Work item:
Starting at the first line of the data below, write out each line exactly until you reach the line containing "ครั้งที่ 4 (JTAT", and include that line too.

=-=-=

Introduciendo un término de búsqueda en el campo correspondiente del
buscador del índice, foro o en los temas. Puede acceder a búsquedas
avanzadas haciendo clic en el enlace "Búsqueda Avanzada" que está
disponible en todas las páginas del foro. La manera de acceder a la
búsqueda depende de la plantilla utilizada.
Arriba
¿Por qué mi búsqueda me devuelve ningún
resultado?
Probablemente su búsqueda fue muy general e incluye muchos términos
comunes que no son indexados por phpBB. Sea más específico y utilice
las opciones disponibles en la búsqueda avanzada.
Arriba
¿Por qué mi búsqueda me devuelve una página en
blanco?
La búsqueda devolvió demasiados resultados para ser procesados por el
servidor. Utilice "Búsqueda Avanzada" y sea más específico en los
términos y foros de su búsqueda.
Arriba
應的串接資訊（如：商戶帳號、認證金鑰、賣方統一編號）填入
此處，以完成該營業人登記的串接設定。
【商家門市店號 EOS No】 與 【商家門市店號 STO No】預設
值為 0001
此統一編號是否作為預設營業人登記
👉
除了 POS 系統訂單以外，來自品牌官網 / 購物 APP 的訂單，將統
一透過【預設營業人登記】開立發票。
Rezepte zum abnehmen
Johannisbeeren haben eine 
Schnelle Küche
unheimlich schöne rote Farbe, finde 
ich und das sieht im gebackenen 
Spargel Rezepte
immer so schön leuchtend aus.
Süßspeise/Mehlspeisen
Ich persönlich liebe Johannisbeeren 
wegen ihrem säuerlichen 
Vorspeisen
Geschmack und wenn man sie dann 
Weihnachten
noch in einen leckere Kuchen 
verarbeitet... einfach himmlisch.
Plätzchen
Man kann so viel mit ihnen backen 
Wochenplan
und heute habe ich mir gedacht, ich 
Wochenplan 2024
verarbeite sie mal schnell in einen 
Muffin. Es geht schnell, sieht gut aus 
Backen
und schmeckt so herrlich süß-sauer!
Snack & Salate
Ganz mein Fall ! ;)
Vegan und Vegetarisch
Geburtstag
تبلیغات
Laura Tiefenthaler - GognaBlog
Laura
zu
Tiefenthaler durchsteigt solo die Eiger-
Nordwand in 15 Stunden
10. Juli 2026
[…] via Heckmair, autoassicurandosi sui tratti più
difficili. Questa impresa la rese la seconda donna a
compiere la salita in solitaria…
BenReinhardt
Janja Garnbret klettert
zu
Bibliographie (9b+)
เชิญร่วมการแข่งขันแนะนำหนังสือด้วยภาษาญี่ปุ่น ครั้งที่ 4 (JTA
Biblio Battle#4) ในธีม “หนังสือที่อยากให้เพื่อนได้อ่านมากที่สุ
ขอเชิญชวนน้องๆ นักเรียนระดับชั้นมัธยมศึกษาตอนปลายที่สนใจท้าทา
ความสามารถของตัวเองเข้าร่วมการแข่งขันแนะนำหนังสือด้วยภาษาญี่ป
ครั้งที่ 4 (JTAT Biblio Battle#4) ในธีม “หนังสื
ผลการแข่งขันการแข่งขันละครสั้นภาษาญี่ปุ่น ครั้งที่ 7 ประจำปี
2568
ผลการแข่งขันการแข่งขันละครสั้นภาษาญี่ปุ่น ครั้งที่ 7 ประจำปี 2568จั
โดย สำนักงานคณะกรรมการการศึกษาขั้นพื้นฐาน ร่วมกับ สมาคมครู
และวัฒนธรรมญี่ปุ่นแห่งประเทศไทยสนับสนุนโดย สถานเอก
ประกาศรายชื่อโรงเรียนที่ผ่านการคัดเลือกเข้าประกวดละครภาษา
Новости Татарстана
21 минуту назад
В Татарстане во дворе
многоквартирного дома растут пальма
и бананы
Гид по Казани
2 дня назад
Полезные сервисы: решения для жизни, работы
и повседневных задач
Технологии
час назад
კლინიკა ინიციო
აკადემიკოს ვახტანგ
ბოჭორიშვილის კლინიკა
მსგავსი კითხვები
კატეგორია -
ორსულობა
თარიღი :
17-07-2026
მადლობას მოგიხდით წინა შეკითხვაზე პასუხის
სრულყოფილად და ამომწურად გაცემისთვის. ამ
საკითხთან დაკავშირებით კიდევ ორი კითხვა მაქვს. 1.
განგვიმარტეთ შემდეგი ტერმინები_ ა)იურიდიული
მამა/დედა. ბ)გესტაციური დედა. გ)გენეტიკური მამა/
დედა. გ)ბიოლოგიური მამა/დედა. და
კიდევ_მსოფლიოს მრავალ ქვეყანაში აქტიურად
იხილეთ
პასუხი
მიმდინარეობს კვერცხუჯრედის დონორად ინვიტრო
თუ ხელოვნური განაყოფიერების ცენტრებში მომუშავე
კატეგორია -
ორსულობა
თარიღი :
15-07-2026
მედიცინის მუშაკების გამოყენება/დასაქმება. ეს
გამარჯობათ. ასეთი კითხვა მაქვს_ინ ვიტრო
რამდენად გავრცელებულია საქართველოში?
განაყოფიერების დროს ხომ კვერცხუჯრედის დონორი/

=-=-=

Completed task:
Introduciendo un término de búsqueda en el campo correspondiente del
buscador del índice, foro o en los temas. Puede acceder a búsquedas
avanzadas haciendo clic en el enlace "Búsqueda Avanzada" que está
disponible en todas las páginas del foro. La manera de acceder a la
búsqueda depende de la plantilla utilizada.
Arriba
¿Por qué mi búsqueda me devuelve ningún
resultado?
Probablemente su búsqueda fue muy general e incluye muchos términos
comunes que no son indexados por phpBB. Sea más específico y utilice
las opciones disponibles en la búsqueda avanzada.
Arriba
¿Por qué mi búsqueda me devuelve una página en
blanco?
La búsqueda devolvió demasiados resultados para ser procesados por el
servidor. Utilice "Búsqueda Avanzada" y sea más específico en los
términos y foros de su búsqueda.
Arriba
應的串接資訊（如：商戶帳號、認證金鑰、賣方統一編號）填入
此處，以完成該營業人登記的串接設定。
【商家門市店號 EOS No】 與 【商家門市店號 STO No】預設
值為 0001
此統一編號是否作為預設營業人登記
👉
除了 POS 系統訂單以外，來自品牌官網 / 購物 APP 的訂單，將統
一透過【預設營業人登記】開立發票。
Rezepte zum abnehmen
Johannisbeeren haben eine 
Schnelle Küche
unheimlich schöne rote Farbe, finde 
ich und das sieht im gebackenen 
Spargel Rezepte
immer so schön leuchtend aus.
Süßspeise/Mehlspeisen
Ich persönlich liebe Johannisbeeren 
wegen ihrem säuerlichen 
Vorspeisen
Geschmack und wenn man sie dann 
Weihnachten
noch in einen leckere Kuchen 
verarbeitet... einfach himmlisch.
Plätzchen
Man kann so viel mit ihnen backen 
Wochenplan
und heute habe ich mir gedacht, ich 
Wochenplan 2024
verarbeite sie mal schnell in einen 
Muffin. Es geht schnell, sieht gut aus 
Backen
und schmeckt so herrlich süß-sauer!
Snack & Salate
Ganz mein Fall ! ;)
Vegan und Vegetarisch
Geburtstag
تبلیغات
Laura Tiefenthaler - GognaBlog
Laura
zu
Tiefenthaler durchsteigt solo die Eiger-
Nordwand in 15 Stunden
10. Juli 2026
[…] via Heckmair, autoassicurandosi sui tratti più
difficili. Questa impresa la rese la seconda donna a
compiere la salita in solitaria…
BenReinhardt
Janja Garnbret klettert
zu
Bibliographie (9b+)
เชิญร่วมการแข่งขันแนะนำหนังสือด้วยภาษาญี่ปุ่น ครั้งที่ 4 (JTA
Biblio Battle#4) ในธีม “หนังสือที่อยากให้เพื่อนได้อ่านมากที่สุ
ขอเชิญชวนน้องๆ นักเรียนระดับชั้นมัธยมศึกษาตอนปลายที่สนใจท้าทา
ความสามารถของตัวเองเข้าร่วมการแข่งขันแนะนำหนังสือด้วยภาษาญี่ป
ครั้งที่ 4 (JTAT Biblio Battle#4) ในธีม “หนังสื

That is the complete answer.